■ **Objetivo del ejercicio**: Según el texto de origen, ¿cuántos compromisos para la acción propone el PEG?

■ **Texto de origen**:
********************

El PEG no es un compendio de buenas intenciones, porque para mejorar el mundo no bastan los buenos principios: se necesitan buenas acciones, orientadas a generar cambios que sean útiles y eficaces. Es una invitación a unir esfuerzos para formar a una ciudadanía capaz de vivir en la sociedad y para la sociedad. Por ello, nos propone siete compromisos para la acción:

  1. Poner a la persona en el centro. Contra la cultura del descarte, poner en el centro de todo proceso educativo a la persona, para hacer emerger su especificidad y su capacidad de estar en relación con los demás.
  2. Escuchar a las jóvenes generaciones. Escuchar la voz de los niños, adolescentes y jóvenes para construir juntos un futuro de justicia y de paz, una vida digna de toda persona.

********************

■ **Entradas extraídas**:

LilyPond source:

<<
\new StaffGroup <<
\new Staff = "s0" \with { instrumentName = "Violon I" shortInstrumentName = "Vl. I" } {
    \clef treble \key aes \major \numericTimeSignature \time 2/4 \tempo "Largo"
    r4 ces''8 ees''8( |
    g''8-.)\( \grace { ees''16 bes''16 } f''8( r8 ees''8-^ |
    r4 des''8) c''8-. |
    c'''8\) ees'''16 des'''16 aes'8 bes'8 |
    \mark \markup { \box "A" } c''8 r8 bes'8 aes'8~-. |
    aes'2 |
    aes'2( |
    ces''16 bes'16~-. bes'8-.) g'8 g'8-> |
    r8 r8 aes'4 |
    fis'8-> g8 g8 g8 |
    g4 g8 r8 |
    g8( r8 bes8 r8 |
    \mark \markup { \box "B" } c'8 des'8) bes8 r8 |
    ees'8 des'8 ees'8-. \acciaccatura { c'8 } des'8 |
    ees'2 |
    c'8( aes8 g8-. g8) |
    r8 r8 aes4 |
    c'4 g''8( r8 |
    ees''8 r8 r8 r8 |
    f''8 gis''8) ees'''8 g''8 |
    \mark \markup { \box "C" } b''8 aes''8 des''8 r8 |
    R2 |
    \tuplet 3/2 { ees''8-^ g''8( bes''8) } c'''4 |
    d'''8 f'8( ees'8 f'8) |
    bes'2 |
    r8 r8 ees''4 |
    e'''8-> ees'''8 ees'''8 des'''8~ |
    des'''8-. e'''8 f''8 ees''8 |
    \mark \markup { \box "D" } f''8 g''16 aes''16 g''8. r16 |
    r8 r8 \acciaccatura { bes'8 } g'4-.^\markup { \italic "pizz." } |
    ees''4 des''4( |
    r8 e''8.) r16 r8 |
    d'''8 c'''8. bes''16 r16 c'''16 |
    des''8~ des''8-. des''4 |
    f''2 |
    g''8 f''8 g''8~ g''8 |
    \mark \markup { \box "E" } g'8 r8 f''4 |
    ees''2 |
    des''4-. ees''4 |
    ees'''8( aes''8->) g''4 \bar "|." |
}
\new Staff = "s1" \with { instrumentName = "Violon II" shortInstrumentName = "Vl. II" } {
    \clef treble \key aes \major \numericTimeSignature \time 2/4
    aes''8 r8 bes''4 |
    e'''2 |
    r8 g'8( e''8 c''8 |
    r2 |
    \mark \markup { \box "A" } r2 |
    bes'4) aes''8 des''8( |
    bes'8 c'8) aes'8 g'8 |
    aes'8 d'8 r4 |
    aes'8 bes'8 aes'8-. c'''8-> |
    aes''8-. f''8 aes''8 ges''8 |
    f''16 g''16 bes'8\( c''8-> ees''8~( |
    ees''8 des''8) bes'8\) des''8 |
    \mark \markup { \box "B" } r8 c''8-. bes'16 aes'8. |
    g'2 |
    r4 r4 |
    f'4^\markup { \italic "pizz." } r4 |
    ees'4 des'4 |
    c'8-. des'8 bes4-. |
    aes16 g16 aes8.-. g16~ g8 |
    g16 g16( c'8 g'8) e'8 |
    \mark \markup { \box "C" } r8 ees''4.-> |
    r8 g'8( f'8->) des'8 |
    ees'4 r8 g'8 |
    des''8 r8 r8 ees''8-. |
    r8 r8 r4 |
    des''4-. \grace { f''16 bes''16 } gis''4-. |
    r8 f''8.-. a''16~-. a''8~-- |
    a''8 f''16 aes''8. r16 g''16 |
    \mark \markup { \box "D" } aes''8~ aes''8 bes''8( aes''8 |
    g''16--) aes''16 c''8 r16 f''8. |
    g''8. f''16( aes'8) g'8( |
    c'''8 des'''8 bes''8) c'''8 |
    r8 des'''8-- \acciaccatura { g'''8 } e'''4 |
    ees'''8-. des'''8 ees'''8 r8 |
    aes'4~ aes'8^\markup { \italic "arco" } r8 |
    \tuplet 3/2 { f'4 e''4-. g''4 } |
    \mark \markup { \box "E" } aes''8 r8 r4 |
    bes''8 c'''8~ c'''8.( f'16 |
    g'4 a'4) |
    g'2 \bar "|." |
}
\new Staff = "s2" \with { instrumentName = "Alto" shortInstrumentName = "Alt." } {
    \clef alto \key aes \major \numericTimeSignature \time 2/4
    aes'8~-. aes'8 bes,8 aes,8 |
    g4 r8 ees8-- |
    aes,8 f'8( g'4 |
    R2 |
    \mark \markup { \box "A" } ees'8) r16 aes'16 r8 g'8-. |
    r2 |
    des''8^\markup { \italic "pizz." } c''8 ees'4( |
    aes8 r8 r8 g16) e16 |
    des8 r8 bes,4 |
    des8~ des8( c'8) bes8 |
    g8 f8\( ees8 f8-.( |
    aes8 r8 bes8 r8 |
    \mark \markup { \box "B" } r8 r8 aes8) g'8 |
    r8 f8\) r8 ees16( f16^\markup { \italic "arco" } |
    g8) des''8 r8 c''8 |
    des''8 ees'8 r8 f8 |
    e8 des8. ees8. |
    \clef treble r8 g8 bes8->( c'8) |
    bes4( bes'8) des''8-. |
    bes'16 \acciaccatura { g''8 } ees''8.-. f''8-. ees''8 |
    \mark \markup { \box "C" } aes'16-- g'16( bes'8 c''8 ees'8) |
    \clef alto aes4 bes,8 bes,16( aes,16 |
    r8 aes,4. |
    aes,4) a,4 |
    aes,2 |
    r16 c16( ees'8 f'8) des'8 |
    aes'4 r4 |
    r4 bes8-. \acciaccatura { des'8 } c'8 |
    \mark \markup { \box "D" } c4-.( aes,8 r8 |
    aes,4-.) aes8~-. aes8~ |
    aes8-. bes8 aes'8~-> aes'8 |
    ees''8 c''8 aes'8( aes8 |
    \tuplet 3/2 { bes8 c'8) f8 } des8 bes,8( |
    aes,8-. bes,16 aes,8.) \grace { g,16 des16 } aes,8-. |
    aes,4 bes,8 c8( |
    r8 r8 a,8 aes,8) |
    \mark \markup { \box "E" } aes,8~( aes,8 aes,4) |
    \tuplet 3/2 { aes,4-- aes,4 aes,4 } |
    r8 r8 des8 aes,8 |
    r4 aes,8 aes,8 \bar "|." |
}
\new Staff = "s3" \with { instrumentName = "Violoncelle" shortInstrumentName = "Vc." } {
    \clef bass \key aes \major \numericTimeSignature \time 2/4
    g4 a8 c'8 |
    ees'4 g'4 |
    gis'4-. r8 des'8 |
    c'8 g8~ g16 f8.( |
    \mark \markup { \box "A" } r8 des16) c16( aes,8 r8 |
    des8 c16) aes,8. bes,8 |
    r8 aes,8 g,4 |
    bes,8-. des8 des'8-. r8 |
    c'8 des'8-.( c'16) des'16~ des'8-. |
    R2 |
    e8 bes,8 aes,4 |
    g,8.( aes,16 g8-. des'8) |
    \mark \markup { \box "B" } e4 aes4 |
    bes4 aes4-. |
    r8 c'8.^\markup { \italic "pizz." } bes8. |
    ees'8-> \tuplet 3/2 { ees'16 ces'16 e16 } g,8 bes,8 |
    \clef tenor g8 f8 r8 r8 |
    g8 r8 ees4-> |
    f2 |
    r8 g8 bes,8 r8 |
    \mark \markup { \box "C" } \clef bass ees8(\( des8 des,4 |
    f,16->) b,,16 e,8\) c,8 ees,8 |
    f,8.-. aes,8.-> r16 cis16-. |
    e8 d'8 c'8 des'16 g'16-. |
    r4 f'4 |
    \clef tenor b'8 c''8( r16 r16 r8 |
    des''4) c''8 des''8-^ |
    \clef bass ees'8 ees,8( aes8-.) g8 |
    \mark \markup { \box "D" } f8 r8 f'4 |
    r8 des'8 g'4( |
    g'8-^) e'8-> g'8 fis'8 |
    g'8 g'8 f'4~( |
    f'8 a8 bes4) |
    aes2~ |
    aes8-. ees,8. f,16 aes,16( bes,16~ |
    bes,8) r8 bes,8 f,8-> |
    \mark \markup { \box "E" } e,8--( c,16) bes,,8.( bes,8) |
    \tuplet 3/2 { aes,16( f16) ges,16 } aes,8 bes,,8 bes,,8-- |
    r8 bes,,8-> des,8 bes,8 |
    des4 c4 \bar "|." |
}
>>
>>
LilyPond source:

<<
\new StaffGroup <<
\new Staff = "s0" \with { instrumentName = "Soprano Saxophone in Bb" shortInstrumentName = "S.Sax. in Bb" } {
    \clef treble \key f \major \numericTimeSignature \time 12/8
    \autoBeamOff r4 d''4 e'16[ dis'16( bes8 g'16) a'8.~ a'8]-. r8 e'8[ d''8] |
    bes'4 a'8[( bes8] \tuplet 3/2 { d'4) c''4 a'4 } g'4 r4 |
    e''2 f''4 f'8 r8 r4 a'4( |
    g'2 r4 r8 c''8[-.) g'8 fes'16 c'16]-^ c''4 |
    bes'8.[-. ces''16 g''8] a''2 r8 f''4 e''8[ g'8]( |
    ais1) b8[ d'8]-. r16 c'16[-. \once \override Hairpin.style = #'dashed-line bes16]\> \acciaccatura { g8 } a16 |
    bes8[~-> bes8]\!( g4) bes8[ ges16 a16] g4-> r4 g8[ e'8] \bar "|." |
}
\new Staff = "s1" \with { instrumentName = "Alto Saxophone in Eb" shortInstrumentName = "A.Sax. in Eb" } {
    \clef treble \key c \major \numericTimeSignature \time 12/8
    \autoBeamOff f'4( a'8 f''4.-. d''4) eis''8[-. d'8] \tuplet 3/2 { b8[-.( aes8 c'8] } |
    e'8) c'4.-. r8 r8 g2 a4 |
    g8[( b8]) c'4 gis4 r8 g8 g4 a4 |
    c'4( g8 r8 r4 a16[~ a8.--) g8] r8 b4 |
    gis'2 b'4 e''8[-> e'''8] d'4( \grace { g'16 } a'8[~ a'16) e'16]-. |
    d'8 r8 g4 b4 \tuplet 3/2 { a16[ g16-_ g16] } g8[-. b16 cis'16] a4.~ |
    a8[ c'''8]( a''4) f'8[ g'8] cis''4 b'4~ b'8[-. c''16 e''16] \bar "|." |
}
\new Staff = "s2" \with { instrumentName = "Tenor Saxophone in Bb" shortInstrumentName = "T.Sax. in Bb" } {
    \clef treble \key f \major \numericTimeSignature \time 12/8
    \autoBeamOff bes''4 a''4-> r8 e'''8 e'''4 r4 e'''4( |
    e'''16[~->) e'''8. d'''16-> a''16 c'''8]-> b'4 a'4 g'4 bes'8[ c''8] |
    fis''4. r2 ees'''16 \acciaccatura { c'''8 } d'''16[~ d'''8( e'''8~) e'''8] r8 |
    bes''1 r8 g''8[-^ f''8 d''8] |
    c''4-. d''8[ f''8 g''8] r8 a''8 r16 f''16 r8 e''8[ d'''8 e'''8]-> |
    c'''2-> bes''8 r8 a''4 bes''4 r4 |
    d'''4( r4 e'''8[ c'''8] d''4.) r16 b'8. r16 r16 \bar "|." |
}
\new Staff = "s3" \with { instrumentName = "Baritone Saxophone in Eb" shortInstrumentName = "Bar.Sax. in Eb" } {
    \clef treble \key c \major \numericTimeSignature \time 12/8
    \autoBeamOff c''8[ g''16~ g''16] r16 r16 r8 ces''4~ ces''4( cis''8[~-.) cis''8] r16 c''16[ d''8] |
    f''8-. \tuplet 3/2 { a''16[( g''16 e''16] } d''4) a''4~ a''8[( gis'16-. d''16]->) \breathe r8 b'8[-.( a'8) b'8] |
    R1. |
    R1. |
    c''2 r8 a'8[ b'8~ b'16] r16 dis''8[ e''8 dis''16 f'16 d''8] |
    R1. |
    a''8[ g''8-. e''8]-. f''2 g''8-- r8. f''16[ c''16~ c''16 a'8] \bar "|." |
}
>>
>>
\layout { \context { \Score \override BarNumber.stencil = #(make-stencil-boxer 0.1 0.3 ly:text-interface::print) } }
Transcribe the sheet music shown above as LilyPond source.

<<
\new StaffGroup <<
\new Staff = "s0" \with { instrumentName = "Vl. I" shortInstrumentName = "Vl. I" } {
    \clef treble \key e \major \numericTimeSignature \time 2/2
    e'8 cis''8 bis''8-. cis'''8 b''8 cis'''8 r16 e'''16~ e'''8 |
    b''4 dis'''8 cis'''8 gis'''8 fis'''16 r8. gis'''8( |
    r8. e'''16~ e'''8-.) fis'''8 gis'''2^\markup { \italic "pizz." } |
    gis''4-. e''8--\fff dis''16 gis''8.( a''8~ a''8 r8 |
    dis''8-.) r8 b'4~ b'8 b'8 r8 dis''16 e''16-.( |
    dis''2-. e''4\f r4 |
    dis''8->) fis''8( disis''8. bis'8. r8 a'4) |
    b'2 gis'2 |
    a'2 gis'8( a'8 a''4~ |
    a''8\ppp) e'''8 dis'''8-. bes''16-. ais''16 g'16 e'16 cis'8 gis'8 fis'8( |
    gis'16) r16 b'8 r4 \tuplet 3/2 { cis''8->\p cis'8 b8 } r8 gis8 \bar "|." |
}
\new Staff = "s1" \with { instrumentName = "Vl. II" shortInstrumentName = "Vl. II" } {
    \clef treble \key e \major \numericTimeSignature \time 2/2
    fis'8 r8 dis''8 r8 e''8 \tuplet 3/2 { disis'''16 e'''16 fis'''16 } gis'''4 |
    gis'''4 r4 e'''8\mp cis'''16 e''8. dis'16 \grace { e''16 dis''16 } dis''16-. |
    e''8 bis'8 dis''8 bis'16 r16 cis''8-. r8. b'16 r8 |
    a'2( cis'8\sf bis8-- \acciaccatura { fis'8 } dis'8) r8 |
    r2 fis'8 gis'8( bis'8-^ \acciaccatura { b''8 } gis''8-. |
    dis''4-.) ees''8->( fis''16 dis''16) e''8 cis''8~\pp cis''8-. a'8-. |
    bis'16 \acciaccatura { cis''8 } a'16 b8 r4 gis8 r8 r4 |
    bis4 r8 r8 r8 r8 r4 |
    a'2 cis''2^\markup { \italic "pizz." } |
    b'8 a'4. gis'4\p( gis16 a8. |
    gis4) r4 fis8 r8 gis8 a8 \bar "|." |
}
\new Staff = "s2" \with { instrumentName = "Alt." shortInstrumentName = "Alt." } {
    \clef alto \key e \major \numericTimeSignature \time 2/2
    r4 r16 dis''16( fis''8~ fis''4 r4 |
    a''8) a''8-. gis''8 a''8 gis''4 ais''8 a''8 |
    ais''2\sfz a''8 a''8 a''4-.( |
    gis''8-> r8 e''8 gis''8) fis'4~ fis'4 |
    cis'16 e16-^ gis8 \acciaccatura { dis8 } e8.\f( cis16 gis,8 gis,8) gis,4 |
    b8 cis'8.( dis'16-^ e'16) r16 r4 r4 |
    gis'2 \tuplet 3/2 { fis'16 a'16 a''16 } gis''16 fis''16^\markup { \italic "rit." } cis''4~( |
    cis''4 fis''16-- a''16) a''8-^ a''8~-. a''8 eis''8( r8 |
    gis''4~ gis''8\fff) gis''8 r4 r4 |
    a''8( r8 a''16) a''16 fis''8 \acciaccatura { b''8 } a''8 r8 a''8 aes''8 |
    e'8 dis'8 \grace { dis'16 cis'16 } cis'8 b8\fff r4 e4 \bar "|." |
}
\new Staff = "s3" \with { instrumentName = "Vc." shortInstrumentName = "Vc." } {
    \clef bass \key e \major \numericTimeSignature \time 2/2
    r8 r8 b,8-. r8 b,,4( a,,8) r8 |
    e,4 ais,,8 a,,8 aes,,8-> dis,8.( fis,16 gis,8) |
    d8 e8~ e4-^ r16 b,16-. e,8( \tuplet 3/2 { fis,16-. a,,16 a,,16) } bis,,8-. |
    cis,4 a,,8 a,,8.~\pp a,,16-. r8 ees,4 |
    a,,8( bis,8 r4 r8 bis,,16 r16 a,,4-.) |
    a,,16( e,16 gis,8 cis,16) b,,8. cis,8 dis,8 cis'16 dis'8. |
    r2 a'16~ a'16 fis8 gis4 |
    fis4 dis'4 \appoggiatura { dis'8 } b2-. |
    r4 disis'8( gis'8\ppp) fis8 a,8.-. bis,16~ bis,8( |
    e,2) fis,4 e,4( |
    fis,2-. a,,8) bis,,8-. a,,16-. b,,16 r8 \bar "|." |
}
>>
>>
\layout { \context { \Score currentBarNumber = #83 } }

********************

■ **Tu solución**: Siete compromisos.